▶ _Given problem_
Which lines in the items below contain the string "offsetDistance"? List every one, with uppercase and lowercase treated as different.

========

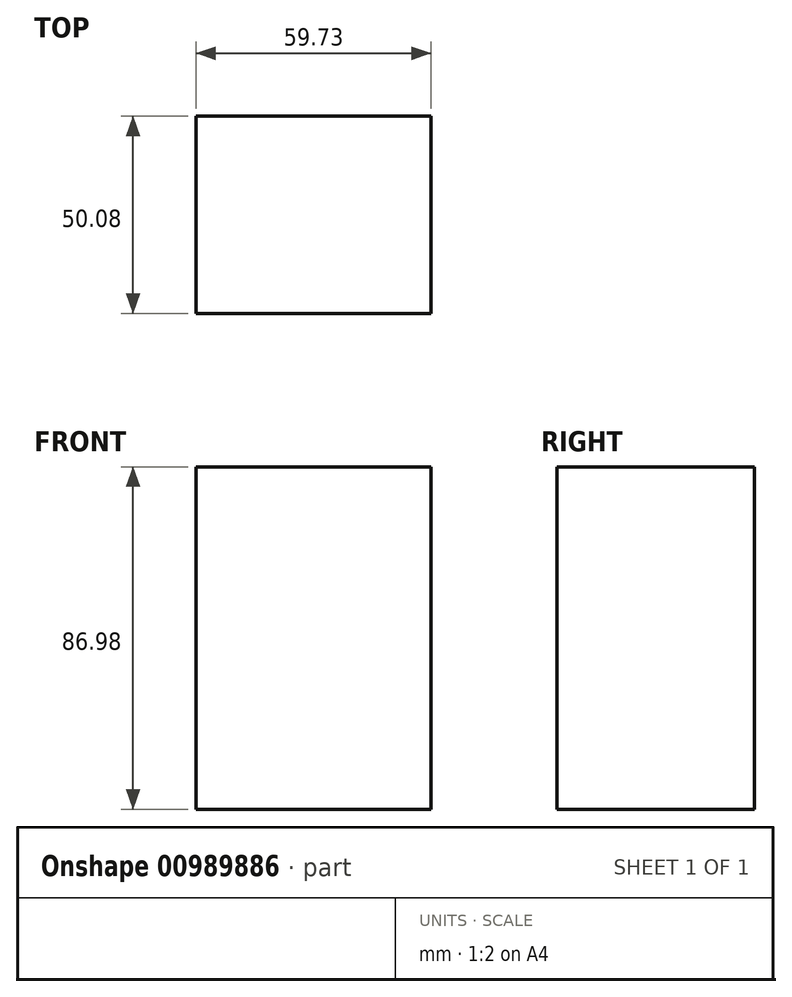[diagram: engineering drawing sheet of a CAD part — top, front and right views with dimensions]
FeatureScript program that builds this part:
annotation { "Feature Type Name" : "Feature", "Feature Type Description" : "" }
export const myFeature = defineFeature(function(context is Context, id is Id, definition is map)
    precondition{}
    {
        {
            var Q0;
            Q0=qCreatedBy(makeId("Right.planeOp"),FACE);
            var sketch = newSketch(context, id + "F0", { "sketchPlane" : qUnion([Q0])});
            skLineSegment(sketch, "E0.bottom", {"start": v(-34.69, 0) * mm, "end": v(15.39, 0) * mm});
            skLineSegment(sketch, "E0.top", {"start": v(-34.69, -86.98) * mm, "end": v(15.39, -86.98) * mm});
            skLineSegment(sketch, "E0.left", {"start": v(-34.69, 0) * mm, "end": v(-34.69, -86.98) * mm});
            skLineSegment(sketch, "E0.right", {"start": v(15.39, 0) * mm, "end": v(15.39, -86.98) * mm});
            skSolve(sketch);
        }
        {
            var Q0;
            Q0 = qSketchRegion(id + "F0", true);
            extrude(context, id + "F1", {"entities" : qUnion([Q0]), "oppositeDirection" : true, "depth" : 3.75 * mm, "offsetDistance" : 25.4 * mm});
        }
        {
            var Q0;
            Q0=makeQuery(id+"F1.opExtrude","CAP_FACE",FACE,{"disambiguationData":[OSD([sQuery(id+"F0.wireOp",EDGE,"E0.bottom"),sQuery(id+"F0.wireOp",EDGE,"E0.top"),sQuery(id+"F0.wireOp",EDGE,"E0.left"),sQuery(id+"F0.wireOp",EDGE,"E0.right")])],"isStart":false});
            var sketch = newSketch(context, id + "F2", { "sketchPlane" : qUnion([Q0])});
            skLineSegment(sketch, "E1.bottom", {"start": v(-10.7, 0) * mm, "end": v(30.33, 0) * mm});
            skLineSegment(sketch, "E1.top", {"start": v(-10.7, -82.46) * mm, "end": v(30.33, -82.46) * mm});
            skLineSegment(sketch, "E1.left", {"start": v(-10.7, 0) * mm, "end": v(-10.7, -82.46) * mm});
            skLineSegment(sketch, "E1.right", {"start": v(30.33, 0) * mm, "end": v(30.33, -82.46) * mm});
            skSolve(sketch);
        }
        {
            var Q0;
            Q0 = qSketchRegion(id + "F2", true);
            var Q1;
            Q1=makeQuery(id+"F2.imprint","IMPRINT",FACE,{"disambiguationData":[TD([[makeQuery(id+"F2.imprint","IMPRINT",EDGE,{"derivedFrom":sQuery(id+"F2.wireOp",EDGE,"E1.top")}),-1.0]])]});
            extrude(context, id + "F3", {"entities" : qUnion([Q0, Q1]), "operationType" : NewBodyOperationType.ADD, "depth" : 56 * mm, "offsetDistance" : 25.4 * mm});
        }
    });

========

▶ _Written response_
            extrude(context, id + "F1", {"entities" : qUnion([Q0]), "oppositeDirection" : true, "depth" : 3.75 * mm, "offsetDistance" : 25.4 * mm});
            extrude(context, id + "F3", {"entities" : qUnion([Q0, Q1]), "operationType" : NewBodyOperationType.ADD, "depth" : 56 * mm, "offsetDistance" : 25.4 * mm});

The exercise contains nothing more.